Copy word for word the lines of the records below, beginning at the one with "FIGURE 3 Haplotype-based" and finishing at the one with "Figure 9 Correlation", ends included, but none of the pictures.

#### Supplied data:
--- START ---
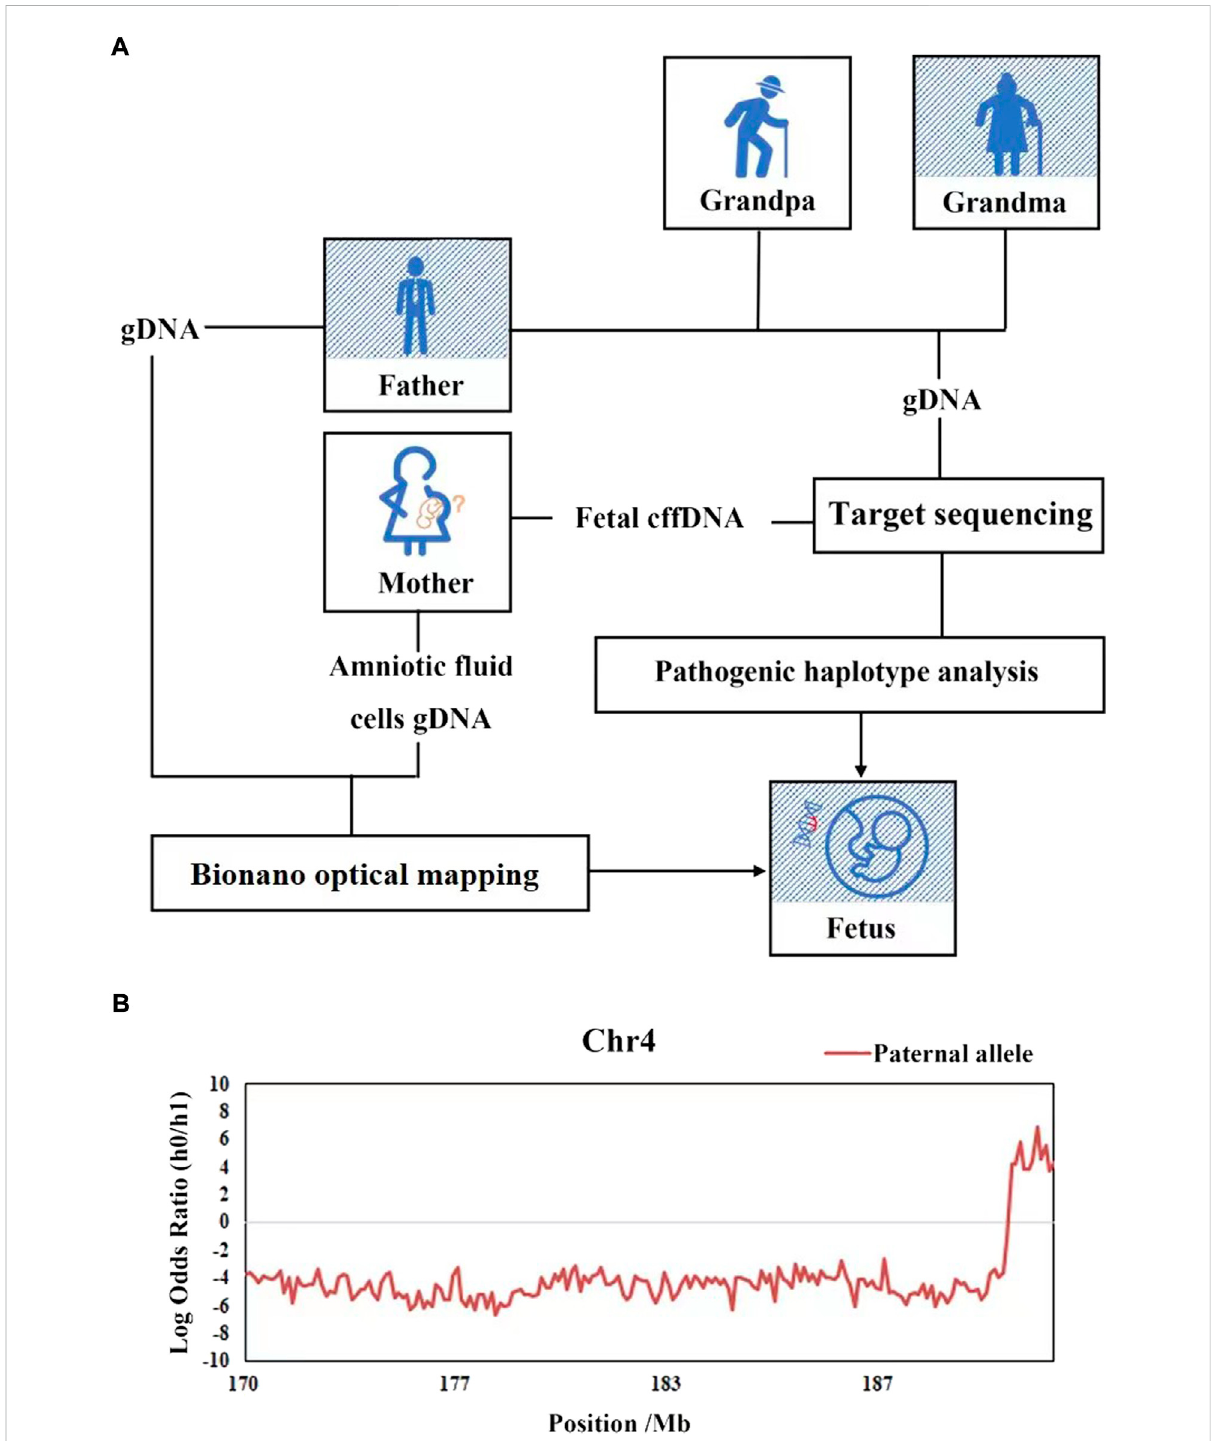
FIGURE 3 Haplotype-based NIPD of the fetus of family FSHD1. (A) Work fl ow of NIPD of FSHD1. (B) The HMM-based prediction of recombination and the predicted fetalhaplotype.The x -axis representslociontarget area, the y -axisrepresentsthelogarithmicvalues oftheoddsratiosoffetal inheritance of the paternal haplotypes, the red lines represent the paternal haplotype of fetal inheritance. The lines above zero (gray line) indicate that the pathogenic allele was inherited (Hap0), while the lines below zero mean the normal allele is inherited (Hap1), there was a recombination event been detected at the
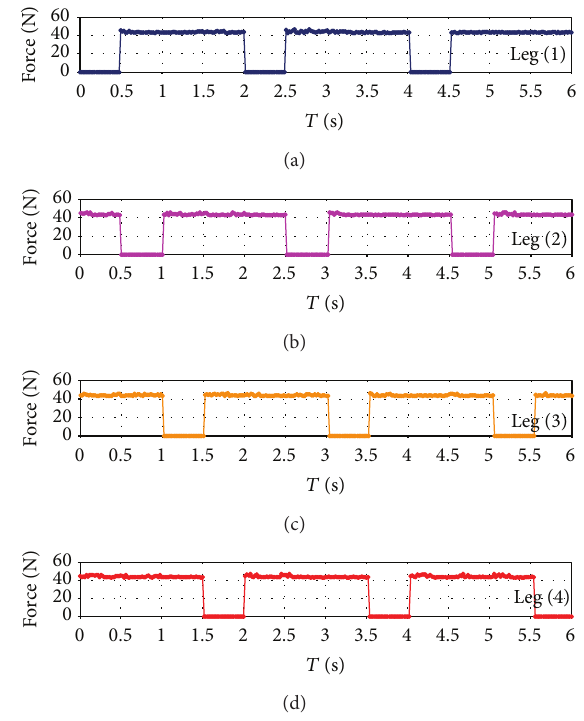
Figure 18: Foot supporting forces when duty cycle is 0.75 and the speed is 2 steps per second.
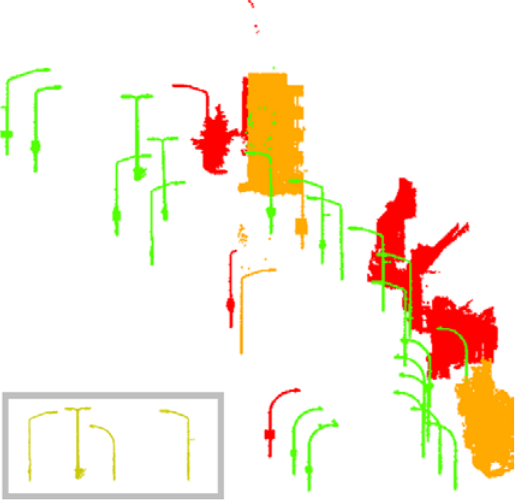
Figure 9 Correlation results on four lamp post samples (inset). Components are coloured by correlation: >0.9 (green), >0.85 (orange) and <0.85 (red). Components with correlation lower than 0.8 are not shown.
--- END ---
--- START ---
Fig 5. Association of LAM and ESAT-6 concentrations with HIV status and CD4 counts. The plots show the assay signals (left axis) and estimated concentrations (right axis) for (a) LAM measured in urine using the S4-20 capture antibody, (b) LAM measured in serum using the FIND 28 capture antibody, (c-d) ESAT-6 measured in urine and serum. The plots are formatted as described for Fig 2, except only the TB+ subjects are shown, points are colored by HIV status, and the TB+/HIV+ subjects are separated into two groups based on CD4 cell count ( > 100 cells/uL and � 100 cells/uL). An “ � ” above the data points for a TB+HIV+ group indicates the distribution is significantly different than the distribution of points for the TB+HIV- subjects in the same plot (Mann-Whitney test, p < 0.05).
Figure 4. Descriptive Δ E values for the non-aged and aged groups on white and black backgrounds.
--- END ---
--- START ---
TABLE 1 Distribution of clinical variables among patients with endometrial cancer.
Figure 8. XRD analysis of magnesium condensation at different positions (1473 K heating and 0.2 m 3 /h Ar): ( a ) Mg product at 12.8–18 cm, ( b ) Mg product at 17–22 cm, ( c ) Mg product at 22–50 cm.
--- END ---
#### Written answer:
FIGURE 3 Haplotype-based NIPD of the fetus of family FSHD1. (A) Work fl ow of NIPD of FSHD1. (B) The HMM-based prediction of recombination and the predicted fetalhaplotype.The x -axis representslociontarget area, the y -axisrepresentsthelogarithmicvalues oftheoddsratiosoffetal inheritance of the paternal haplotypes, the red lines represent the paternal haplotype of fetal inheritance. The lines above zero (gray line) indicate that the pathogenic allele was inherited (Hap0), while the lines below zero mean the normal allele is inherited (Hap1), there was a recombination event been detected at the
Figure 18: Foot supporting forces when duty cycle is 0.75 and the speed is 2 steps per second.
Figure 9 Correlation results on four lamp post samples (inset). Components are coloured by correlation: >0.9 (green), >0.85 (orange) and <0.85 (red). Components with correlation lower than 0.8 are not shown.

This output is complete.